### Exercise prompt
Copy all the records word for word, apart from any pictures.

Stored entries
────────────────────────────────────────
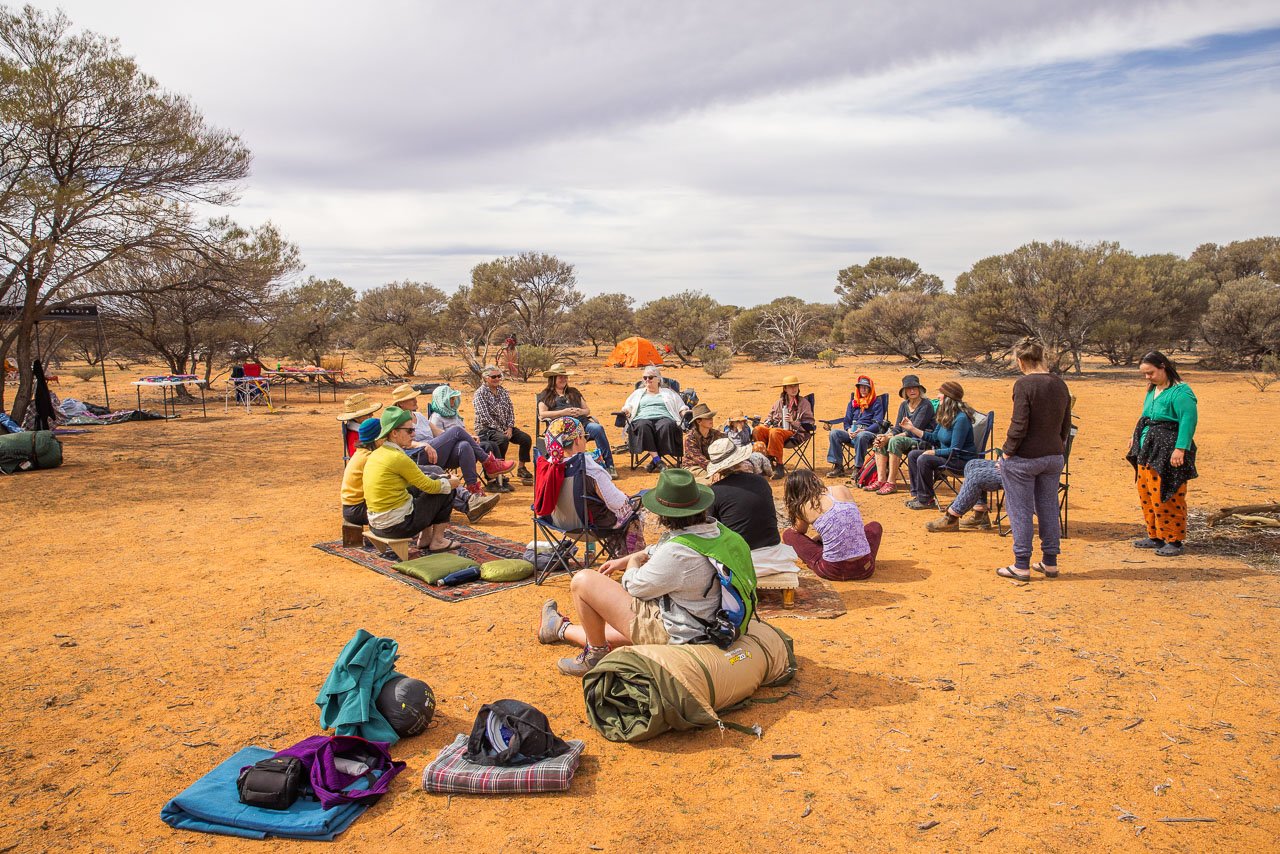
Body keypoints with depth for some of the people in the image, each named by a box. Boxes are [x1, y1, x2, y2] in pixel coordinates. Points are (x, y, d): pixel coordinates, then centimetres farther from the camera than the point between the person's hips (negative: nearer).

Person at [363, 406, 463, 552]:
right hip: (398, 526, -9)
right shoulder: (398, 457, -18)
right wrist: (450, 483, 9)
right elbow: (429, 486, -10)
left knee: (419, 489, 27)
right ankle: (437, 541, 13)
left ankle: (424, 538, 27)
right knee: (446, 491, 4)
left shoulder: (375, 454, 9)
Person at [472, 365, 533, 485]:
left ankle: (522, 468, 5)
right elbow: (484, 417, -16)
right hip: (486, 429, -7)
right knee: (503, 439, -35)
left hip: (505, 427, 7)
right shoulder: (480, 393, -8)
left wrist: (510, 428, -6)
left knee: (526, 438, -10)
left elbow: (511, 411, 11)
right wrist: (500, 431, -19)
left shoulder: (503, 391, 12)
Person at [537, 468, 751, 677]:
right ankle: (562, 629, 58)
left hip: (669, 635, -9)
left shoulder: (678, 553, -31)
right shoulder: (715, 531, -3)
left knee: (582, 580, -4)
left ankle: (595, 655, 12)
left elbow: (635, 587, -14)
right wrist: (622, 561, 19)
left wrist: (632, 564, 7)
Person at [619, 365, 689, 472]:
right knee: (643, 426, -39)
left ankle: (654, 462, -35)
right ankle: (657, 460, -41)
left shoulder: (668, 393, 30)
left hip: (664, 417, 0)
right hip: (643, 418, 1)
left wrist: (686, 413, 0)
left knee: (667, 425, -39)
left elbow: (682, 408, 23)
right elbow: (627, 407, 23)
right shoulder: (638, 393, 33)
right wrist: (626, 411, -1)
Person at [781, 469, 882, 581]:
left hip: (834, 572, -3)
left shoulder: (805, 507, -3)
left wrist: (791, 505, 22)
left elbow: (799, 531, 19)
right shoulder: (843, 490, 5)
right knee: (875, 526, 36)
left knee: (788, 534, 16)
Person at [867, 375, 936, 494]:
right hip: (907, 439, 8)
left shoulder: (926, 405, -12)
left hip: (922, 441, -8)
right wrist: (887, 436, -15)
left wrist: (890, 438, -22)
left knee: (895, 441, -33)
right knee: (879, 441, -12)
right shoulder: (904, 405, 11)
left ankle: (891, 483, -31)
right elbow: (897, 428, 8)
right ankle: (881, 480, -19)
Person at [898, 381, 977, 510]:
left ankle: (926, 500, -14)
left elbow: (955, 449, -24)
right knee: (913, 455, 2)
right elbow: (934, 438, 14)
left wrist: (933, 452, -22)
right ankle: (917, 494, 2)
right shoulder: (946, 415, 7)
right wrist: (912, 428, 10)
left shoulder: (961, 418, -23)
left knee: (924, 460, -27)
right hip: (947, 455, 10)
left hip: (962, 460, -10)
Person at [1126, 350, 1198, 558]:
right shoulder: (1152, 391, 15)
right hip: (1147, 451, 9)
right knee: (1147, 496, 13)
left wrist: (1181, 449, -26)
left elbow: (1188, 420, -20)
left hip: (1169, 454, -9)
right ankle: (1155, 537, 23)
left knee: (1167, 498, -6)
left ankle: (1174, 541, 5)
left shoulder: (1180, 392, -14)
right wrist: (1136, 438, 22)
────────────────────────────────────────
### Output
Body keypoints with depth for some of the people in the image, each named by a box. Boxes are [x1, y1, x2, y2] in pixel coordinates. Points are (x, y, d): pixel coordinates, then centimetres farther from the camera than the point between the person's hips (negative: nearer).

Person at [363, 406, 463, 552]:
right hip: (398, 526, -9)
right shoulder: (398, 457, -18)
right wrist: (450, 483, 9)
right elbow: (429, 486, -10)
left knee: (419, 489, 27)
right ankle: (437, 541, 13)
left ankle: (424, 538, 27)
right knee: (446, 491, 4)
left shoulder: (375, 454, 9)
Person at [472, 365, 533, 485]:
left ankle: (522, 468, 5)
right elbow: (484, 417, -16)
right hip: (486, 429, -7)
right knee: (503, 439, -35)
left hip: (505, 427, 7)
right shoulder: (480, 393, -8)
left wrist: (510, 428, -6)
left knee: (526, 438, -10)
left elbow: (511, 411, 11)
right wrist: (500, 431, -19)
left shoulder: (503, 391, 12)
Person at [537, 468, 751, 677]:
right ankle: (562, 629, 58)
left hip: (669, 635, -9)
left shoulder: (678, 553, -31)
right shoulder: (715, 531, -3)
left knee: (582, 580, -4)
left ankle: (595, 655, 12)
left elbow: (635, 587, -14)
right wrist: (622, 561, 19)
left wrist: (632, 564, 7)
Person at [619, 365, 689, 472]:
right knee: (643, 426, -39)
left ankle: (654, 462, -35)
right ankle: (657, 460, -41)
left shoulder: (668, 393, 30)
left hip: (664, 417, 0)
right hip: (643, 418, 1)
left wrist: (686, 413, 0)
left knee: (667, 425, -39)
left elbow: (682, 408, 23)
right elbow: (627, 407, 23)
right shoulder: (638, 393, 33)
right wrist: (626, 411, -1)
Person at [781, 469, 882, 581]:
left hip: (834, 572, -3)
left shoulder: (805, 507, -3)
left wrist: (791, 505, 22)
left elbow: (799, 531, 19)
right shoulder: (843, 490, 5)
right knee: (875, 526, 36)
left knee: (788, 534, 16)
Person at [867, 375, 936, 494]:
right hip: (907, 439, 8)
left shoulder: (926, 405, -12)
left hip: (922, 441, -8)
right wrist: (887, 436, -15)
left wrist: (890, 438, -22)
left knee: (895, 441, -33)
right knee: (879, 441, -12)
right shoulder: (904, 405, 11)
left ankle: (891, 483, -31)
right elbow: (897, 428, 8)
right ankle: (881, 480, -19)
Person at [898, 381, 977, 510]:
left ankle: (926, 500, -14)
left elbow: (955, 449, -24)
right knee: (913, 455, 2)
right elbow: (934, 438, 14)
left wrist: (933, 452, -22)
right ankle: (917, 494, 2)
right shoulder: (946, 415, 7)
right wrist: (912, 428, 10)
left shoulder: (961, 418, -23)
left knee: (924, 460, -27)
right hip: (947, 455, 10)
left hip: (962, 460, -10)
Person at [1126, 350, 1198, 558]:
right shoulder: (1152, 391, 15)
right hip: (1147, 451, 9)
right knee: (1147, 496, 13)
left wrist: (1181, 449, -26)
left elbow: (1188, 420, -20)
left hip: (1169, 454, -9)
right ankle: (1155, 537, 23)
left knee: (1167, 498, -6)
left ankle: (1174, 541, 5)
left shoulder: (1180, 392, -14)
right wrist: (1136, 438, 22)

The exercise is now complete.